Despite Wall Street's opportunism about product creation from these
distresses, the outside world watches with dismay as human convoys become
statistics for heartbreak and misfortune.
The financial markets
look at supply and demand/excess and shortage in the context of a profit-sum
game, while the rest of the world sees human dislocation as a trauma beyond
comprehension.
Do
whatever you must
A significant portion of
my stochastic data is lined up at present for a secular/generational opportunity
to seek out solutions to these issues through socially responsible investing. Additionally, we believe the prospect to
create portfolio alpha in these sectors is rounding into its maximum phase. Commodities like food, oil, metals, arable
farmland, water, wood, etc. are inextricably linked to the human condition, as
well as defining how their use helps to shape our perceptions about the role of
good corporate and governmental stewardship of our ideals. Rising interest rates, along with price
inflation in soy, corn, wheat, coffee, poultry, dairy, and fruits could propel a
new era of demand-driven economic growth for the next decade and beyond.
Compounding the potential
shortages in raw materials and foodstuffs is a drop-off in available
inventories in places that need them most .
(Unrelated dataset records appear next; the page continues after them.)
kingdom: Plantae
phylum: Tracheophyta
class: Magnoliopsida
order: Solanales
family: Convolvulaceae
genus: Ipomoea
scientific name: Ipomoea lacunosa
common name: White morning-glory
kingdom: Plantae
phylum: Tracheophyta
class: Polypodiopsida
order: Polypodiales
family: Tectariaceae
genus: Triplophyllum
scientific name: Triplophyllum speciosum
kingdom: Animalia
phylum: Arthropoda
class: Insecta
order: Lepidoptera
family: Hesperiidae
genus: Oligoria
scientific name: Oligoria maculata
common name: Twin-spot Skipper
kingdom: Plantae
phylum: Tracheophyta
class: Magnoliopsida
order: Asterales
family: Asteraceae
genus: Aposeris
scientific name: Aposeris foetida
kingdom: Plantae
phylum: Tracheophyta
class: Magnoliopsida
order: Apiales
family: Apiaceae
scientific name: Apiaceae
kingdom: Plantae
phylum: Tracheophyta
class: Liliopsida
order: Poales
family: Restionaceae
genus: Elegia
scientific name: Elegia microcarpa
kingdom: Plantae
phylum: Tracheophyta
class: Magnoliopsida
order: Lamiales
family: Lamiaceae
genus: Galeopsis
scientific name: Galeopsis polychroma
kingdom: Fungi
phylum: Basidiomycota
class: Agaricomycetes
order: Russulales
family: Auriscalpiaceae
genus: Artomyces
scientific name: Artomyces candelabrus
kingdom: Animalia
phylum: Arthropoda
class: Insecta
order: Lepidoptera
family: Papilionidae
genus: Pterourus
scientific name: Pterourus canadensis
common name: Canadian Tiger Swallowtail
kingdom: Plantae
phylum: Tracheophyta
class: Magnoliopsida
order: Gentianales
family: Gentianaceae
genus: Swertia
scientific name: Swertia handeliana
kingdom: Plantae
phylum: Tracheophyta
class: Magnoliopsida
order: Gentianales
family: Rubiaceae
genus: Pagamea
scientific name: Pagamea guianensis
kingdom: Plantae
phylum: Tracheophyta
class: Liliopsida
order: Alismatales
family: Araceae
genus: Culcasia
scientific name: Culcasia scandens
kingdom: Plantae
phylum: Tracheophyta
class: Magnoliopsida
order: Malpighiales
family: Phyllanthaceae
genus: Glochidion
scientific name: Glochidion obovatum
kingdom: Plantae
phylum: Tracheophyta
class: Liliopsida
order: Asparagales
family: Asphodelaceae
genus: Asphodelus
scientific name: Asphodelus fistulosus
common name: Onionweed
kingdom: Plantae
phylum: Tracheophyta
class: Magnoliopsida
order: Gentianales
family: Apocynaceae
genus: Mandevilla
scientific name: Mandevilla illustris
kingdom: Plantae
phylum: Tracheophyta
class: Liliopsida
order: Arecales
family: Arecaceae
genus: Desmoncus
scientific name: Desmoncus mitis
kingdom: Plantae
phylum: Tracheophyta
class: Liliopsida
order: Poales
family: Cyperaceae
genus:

Harvests around the globe are actually at record levels, but consumption
rates vary widely by geography. We need
better storage, delivery, and production efficiencies to ensure that product is
getting to those whose lives depend upon it.
These are the kind of questions patrons should be asking when looking
for "shiny new opportunity hype".
Today, with the
attention span of a nanosecond, investors possibly might finally be getting the
message that secular, long-term shifts are
occurring and, potentially, be the place for a few of their investment assets.